第160話 悪役になる覚悟
その日の審理は終了した。
裁判長の木槌が鳴り響き、法廷は一時休廷となる。
検察側優勢――。
誰の目にも、そう映っていた。
提出された膨大な証拠。
積み重ねられた証言。
揺らぎ始めた民心。
帝国建国以来初となる現職皇帝裁判は、検察側の思惑どおりに進んでいた。
傍聴席を後にする貴族たちも、小声で囁き合う。
「ここまで証拠が揃っているとは……」
「無罪は難しいかもしれんな」
「皇帝陛下も、ついに終わりか……」
その声は静かに法廷を満たし、やがて夜の帝都へと消えていった。
被告であるエルンスト、未来の皇妃ミア、クロエの三人は、厳重な警備のもと再び拘置所へ戻される。
冷たい石壁。
重い鉄格子。
自由を奪われた空間。
それでもエルンストの表情に焦りはなかった。
「今日は疲れただろう」
静かに微笑み、ミアへ声を掛ける。
ミアは小さく首を横に振った。
「私は大丈夫です」
「でも……」
今日一日だけでも、多くの人々が自分たちへ疑いの目を向け始めた。
そう思うと胸が締め付けられる。
『大丈夫だよ』
リリがそっと肩へ寄り添う。
『絶対に負けないもん』
『まだ終わったわけじゃねぇ』
アルも力強く言った。
その言葉に、ミアは小さく微笑む。
「ありがとう」
エルンストも静かに頷く。
「真実は変わらない」
「必ず証明される」
その瞳に、一片の迷いもなかった。
深夜。
拘置所は静寂に包まれていた。
石造りの廊下には、見張りの足音だけが規則正しく響いている。
クロエに与えられた独房。
小さな机の上には、弁護人を通じて届けられた裁判資料や証言録が山のように積まれていた。
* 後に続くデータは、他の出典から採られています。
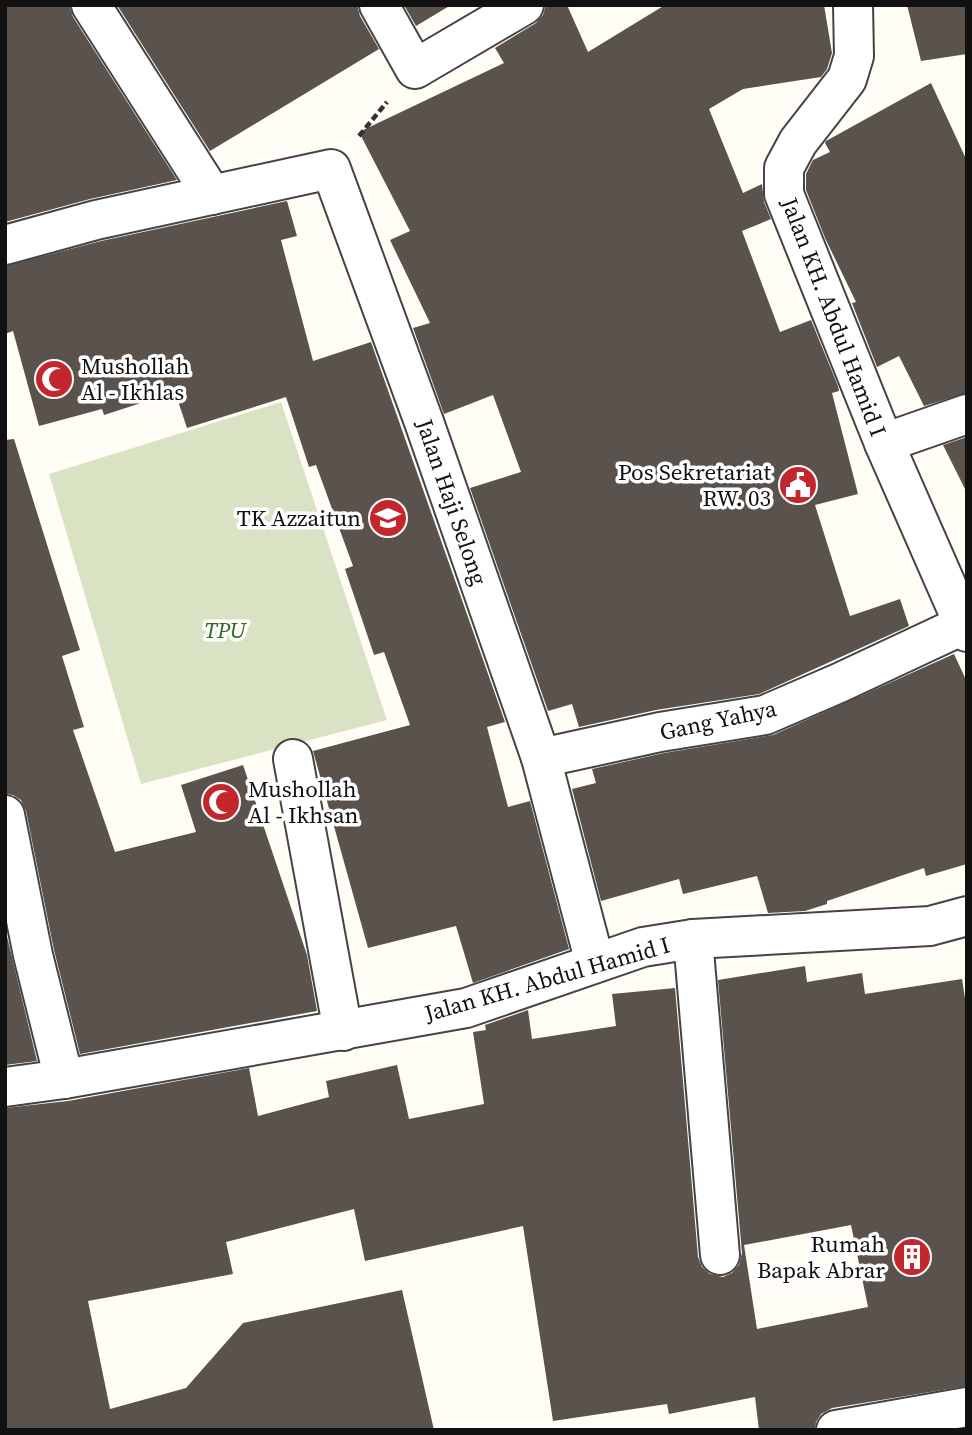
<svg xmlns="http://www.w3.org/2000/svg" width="972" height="1435" viewBox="0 0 972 1435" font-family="'Source Serif 4',serif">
  <rect width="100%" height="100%" fill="#fffdf5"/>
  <path fill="#d9e3c4" d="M281,402L387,720L141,784L49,474Z"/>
  <g fill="#5a524d" fill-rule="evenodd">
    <path d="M5,5H69L73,17L177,180L90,199L5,222Z"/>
    <path d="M117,5H357L360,16L379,49L210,151Z"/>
    <path d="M404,5H451L416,26Z"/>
    <path d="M546,5H567L588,52L665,5H824L832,53L827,69L821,77L743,89L709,109L743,193L762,184L764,202L771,219L742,231L780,332L811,320L838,386L839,391L832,393L858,494L815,505L850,616L900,599L909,626L759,694L656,710L579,727L572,704L548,711L470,488L521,472L493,395L444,414L413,328L430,323L390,240L410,231L359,132L504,63L495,48L536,23L543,15Z"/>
    <path d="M907,5H967V54L921,61Z"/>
    <path d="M931,83L967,161V393L924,406L899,356L877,367L852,303L856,302L825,238L806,190V174L813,160L830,152L825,143L826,141Z"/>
    <path d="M287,201L297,236L281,240L313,361L371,342L505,722L487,727L508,807L530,801L569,949L473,983L456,926L368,948L313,751L410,725L384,652L374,655L345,569L353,566L316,465L309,467L286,397L187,428L175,392L104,415L102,409L39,426L13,331L5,334V266L101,241Z"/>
    <path d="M967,437V493L943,445Z"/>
    <path d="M14,439L80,650L62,656L84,727L73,730L115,852L196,832L181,785L243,765L307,955L317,1011L80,1054L54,950L26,811L21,800L13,795L5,794V440Z"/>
    <path d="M954,654L967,682V864L926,876L924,868L827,901V904L805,911L768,913L757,876L683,894L679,879L601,901L572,789L596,783L592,769L664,753L773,735Z"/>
    <path d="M5,928L37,1061L5,1065Z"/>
    <path d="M805,966L807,982L862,973L865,994L962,979L967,1011V1386L832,1408L821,1414L816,1422L815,1430H759L755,1397L669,1414L667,1404L553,1421L523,1226L365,1261L354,1209L226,1242L233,1274L88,1301L110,1409L186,1388L243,1323L402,1290L434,1430H5V1108L68,1101L249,1068L258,1116L329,1097L326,1081L397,1065L409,1119L484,1104L473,1032L486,1030L485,1025L528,1010L532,1039L616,1026L612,994L675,988L698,1257L702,1267L710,1274L723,1277L732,1273L739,1265L742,1253L718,980ZM851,1225L868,1307L757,1329L744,1245Z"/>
  </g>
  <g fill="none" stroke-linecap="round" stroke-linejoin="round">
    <defs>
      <g id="street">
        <path d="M91,5L212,195"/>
        <path d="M379,5L415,69L524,5"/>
        <path d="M853,5L854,56L847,79L798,142L784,168V194L884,443L967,632"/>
        <path d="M5,245L96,220L331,169L424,422L541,758L595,963"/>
        <path d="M884,443L967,414"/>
        <path d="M541,758L660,732L765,715L839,683L963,625"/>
        <path d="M293,759L343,1031"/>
        <path d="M5,815L33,955L64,1079"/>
        <path d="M693,939L720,1255"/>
        <path d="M5,1087L64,1079L466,1008L643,947L693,939L930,926L967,916"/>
        <path d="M836,1430L967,1407"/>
      </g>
    </defs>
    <use href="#street" stroke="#444" stroke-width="42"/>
    <path stroke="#333" stroke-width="4.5" stroke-dasharray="7 3.5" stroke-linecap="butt" d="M359,136L387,102"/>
    <use href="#street" stroke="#fff" stroke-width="38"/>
  </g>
  <defs>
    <symbol id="mosque-disc" viewBox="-11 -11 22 22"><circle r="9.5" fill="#c4262e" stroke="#fff"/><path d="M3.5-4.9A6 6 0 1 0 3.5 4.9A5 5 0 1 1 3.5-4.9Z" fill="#fff"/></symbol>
    <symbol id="civic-disc" viewBox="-11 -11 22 22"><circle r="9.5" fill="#c4262e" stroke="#fff"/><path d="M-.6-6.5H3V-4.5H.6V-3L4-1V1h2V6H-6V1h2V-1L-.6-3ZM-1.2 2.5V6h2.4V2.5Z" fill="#fff"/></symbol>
    <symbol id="school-disc" viewBox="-11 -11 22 22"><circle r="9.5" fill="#c4262e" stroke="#fff"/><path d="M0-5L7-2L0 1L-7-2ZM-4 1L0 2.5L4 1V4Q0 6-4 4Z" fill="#fff"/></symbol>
    <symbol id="building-disc" viewBox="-11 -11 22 22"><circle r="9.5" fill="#c4262e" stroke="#fff"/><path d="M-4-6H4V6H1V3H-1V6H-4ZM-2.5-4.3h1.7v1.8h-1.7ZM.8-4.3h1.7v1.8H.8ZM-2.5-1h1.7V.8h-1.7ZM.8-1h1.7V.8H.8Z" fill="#fff"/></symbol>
  </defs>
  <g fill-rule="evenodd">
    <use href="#mosque-disc" x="32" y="357" width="44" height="44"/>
    <use href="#civic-disc" x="776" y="463" width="44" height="44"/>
    <use href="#school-disc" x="366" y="496" width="44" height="44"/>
    <use href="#mosque-disc" x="199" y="780" width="44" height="44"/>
    <use href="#building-disc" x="890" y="1235" width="44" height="44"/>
  </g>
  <g text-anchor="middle" stroke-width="7" stroke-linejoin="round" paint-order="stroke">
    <g font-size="23" fill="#111" stroke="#fff">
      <text transform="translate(834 317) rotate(69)" y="8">Jalan KH. Abdul Hamid I</text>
      <text transform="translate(452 502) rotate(71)" y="8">Jalan Haji Selong</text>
      <text transform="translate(718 720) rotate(-12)" y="8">Gang Yahya</text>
      <text transform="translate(547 979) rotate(-16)" y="8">Jalan KH. Abdul Hamid I</text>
    </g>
    <g font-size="23" fill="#111" stroke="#fff" text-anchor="end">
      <text x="81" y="374" text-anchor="start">Mushollah<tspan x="81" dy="26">Al - Ikhlas</tspan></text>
      <text x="771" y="480">Pos Sekretariat<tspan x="771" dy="26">RW. 03</tspan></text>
      <text x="361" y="526">TK Azzaitun</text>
      <text x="248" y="797" text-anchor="start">Mushollah<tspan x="248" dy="26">Al - Ikhsan</tspan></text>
      <text x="885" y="1252">Rumah<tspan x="885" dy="26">Bapak Abrar</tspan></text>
    </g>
    <g font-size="23" font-style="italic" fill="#2f6b1f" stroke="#fff">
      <text x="225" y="638">TPU</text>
    </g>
  </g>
  <rect width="972" height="1435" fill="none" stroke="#111111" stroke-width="14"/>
</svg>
クロエは椅子へ腰を下ろし、一枚、また一枚と資料を読み返していく。
「ふむ……」
小さく呟きながら、同じ箇所を何度も見返した。
証拠は本物。
証言も嘘ではない。
だからこそ厄介だった。
「本物だけを使って、偽りの物語を作り上げるとは……」
老魔導士は苦く笑う。
「実によく考えたものじゃ」
感情論では勝てない。
正義を叫ぶだけでも勝てない。
法廷で必要なのは、法によって真実を証明すること。
クロエは静かに目を閉じた。
証拠。
証言。
裁判の流れ。
検察官の狙い。
自分たちに残された手段。
一つひとつを頭の中で組み立て直していく。
長い沈黙が流れた。
やがてクロエは、ゆっくりと目を開く。
その瞳には、静かな決意が宿っていた。
「証拠では覆せぬなら……」
小さく息を吐く。
「法廷そのものを変えるしかあるまい」
その方法は、帝国中の誰もが忌み嫌う禁じられた術。
使えば、自らも非難を浴びるだろう。
裏切り者と罵られるかもしれない。
それでも構わない。
エルンストとミアを救い、帝国を守れるのなら。
クロエは小さな格子窓から夜空を見上げた。
星々が静かに輝いている。
誰にも聞こえぬほど小さな声で、老魔導士は呟いた。
「……ならば、わしが悪役になろう」
その一言には、すべての覚悟が込められていた。
こうして静かに打たれた一手は、やがて帝国の命運を左右する大逆転劇の幕開けとなる。
まだ誰一人、そのことを知る者はいなかった。